■ **MATERIAL PROVIDED**
========================
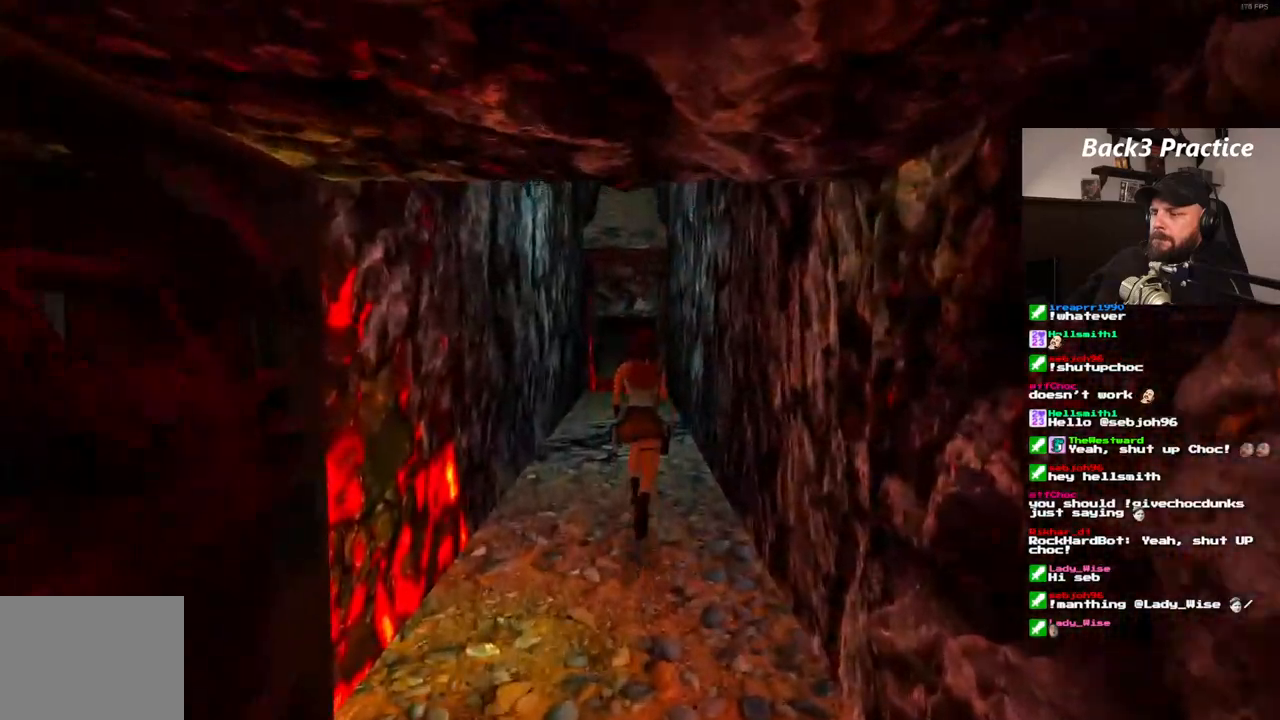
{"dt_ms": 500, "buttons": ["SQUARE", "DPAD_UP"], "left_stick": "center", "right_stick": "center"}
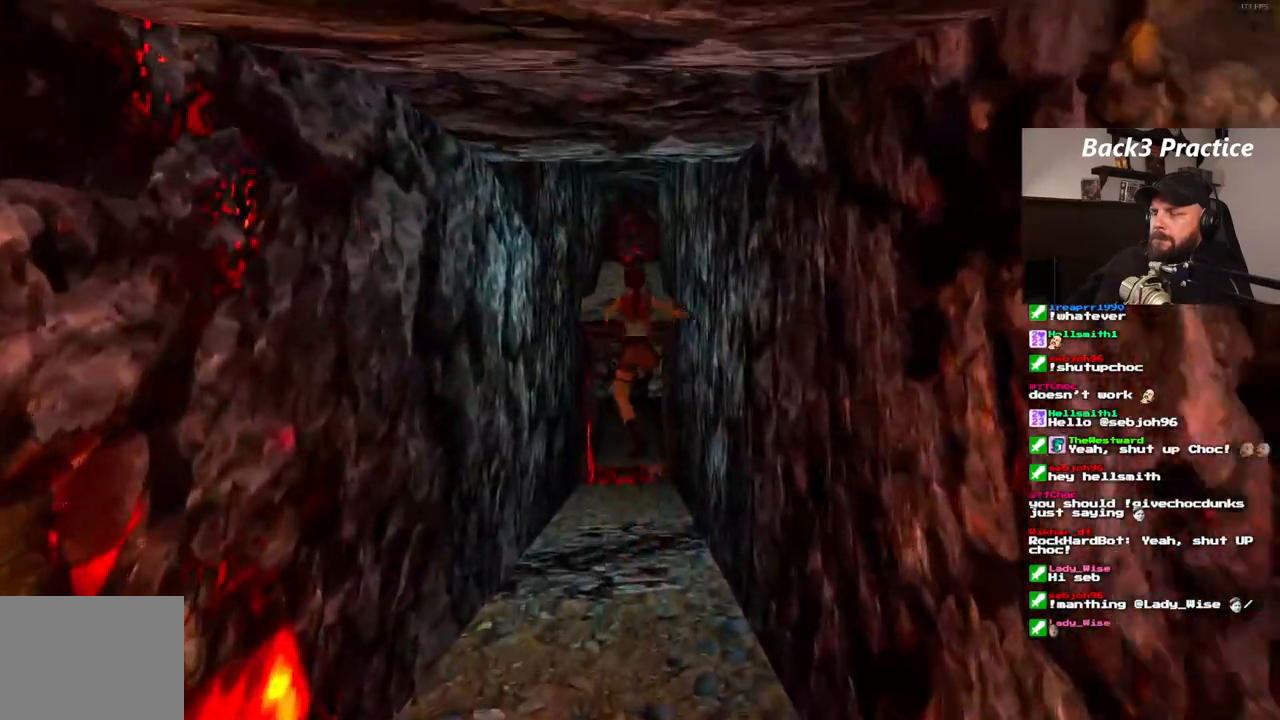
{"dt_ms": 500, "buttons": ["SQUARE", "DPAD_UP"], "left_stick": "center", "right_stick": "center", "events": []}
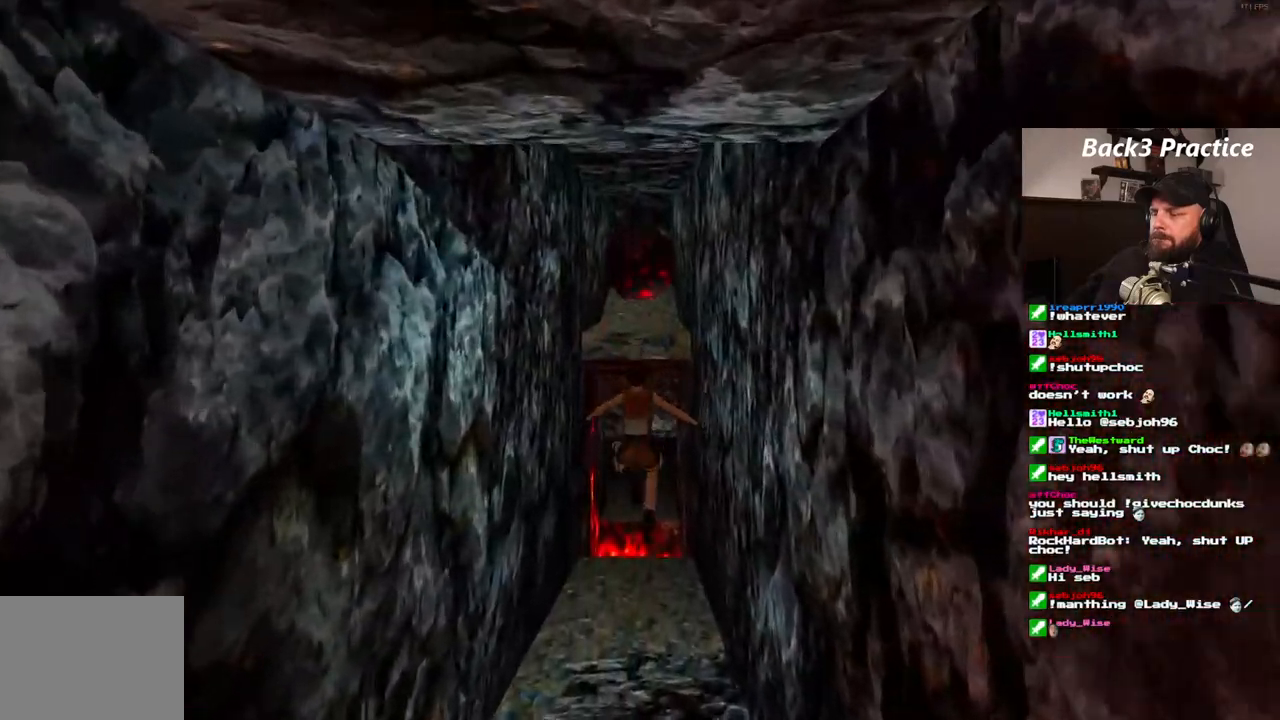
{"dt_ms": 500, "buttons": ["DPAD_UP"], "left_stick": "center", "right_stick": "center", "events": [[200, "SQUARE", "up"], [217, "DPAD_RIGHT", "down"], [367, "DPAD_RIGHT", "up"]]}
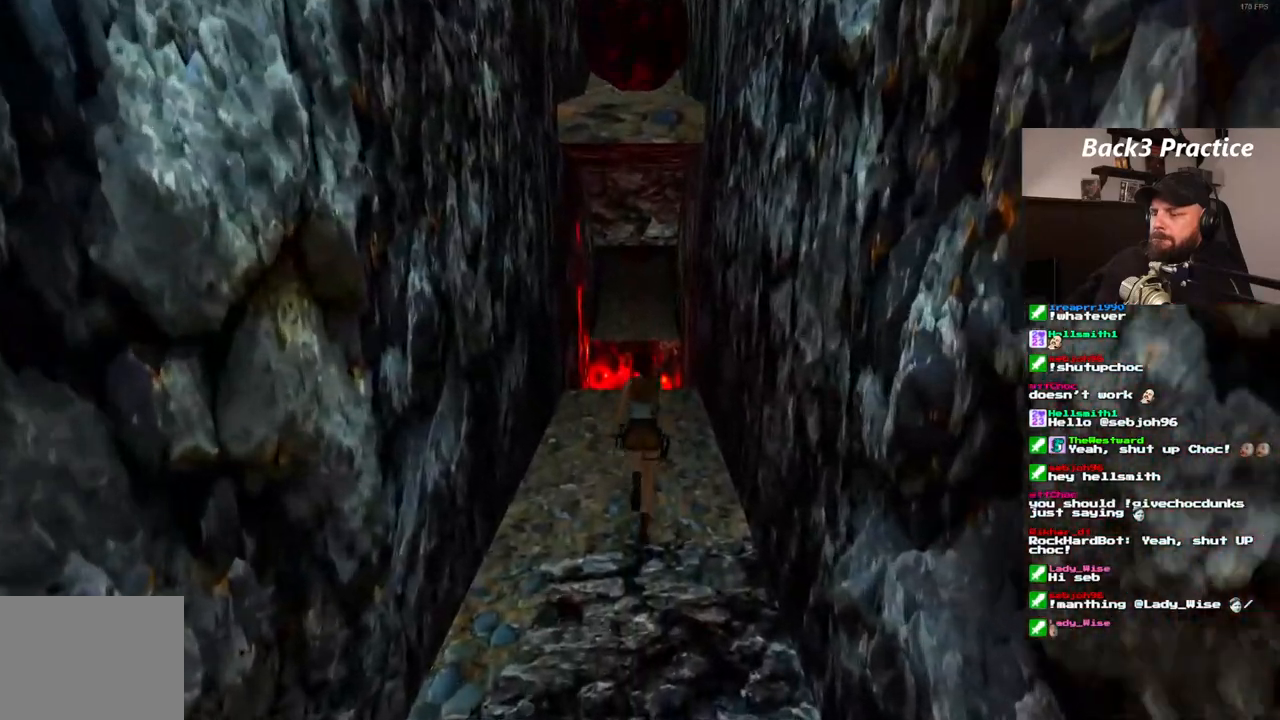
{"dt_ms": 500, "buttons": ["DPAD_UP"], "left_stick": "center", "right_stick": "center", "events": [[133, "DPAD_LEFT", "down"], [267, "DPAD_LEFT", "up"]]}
========================
■ **WHAT YOU HAVE TO DO**
Could you repeat all of the data exactly, minus the pictures?

■ **TASK RESULT**
{"dt_ms": 500, "buttons": ["SQUARE", "DPAD_UP"], "left_stick": "center", "right_stick": "center"}
{"dt_ms": 500, "buttons": ["SQUARE", "DPAD_UP"], "left_stick": "center", "right_stick": "center", "events": []}
{"dt_ms": 500, "buttons": ["DPAD_UP"], "left_stick": "center", "right_stick": "center", "events": [[200, "SQUARE", "up"], [217, "DPAD_RIGHT", "down"], [367, "DPAD_RIGHT", "up"]]}
{"dt_ms": 500, "buttons": ["DPAD_UP"], "left_stick": "center", "right_stick": "center", "events": [[133, "DPAD_LEFT", "down"], [267, "DPAD_LEFT", "up"]]}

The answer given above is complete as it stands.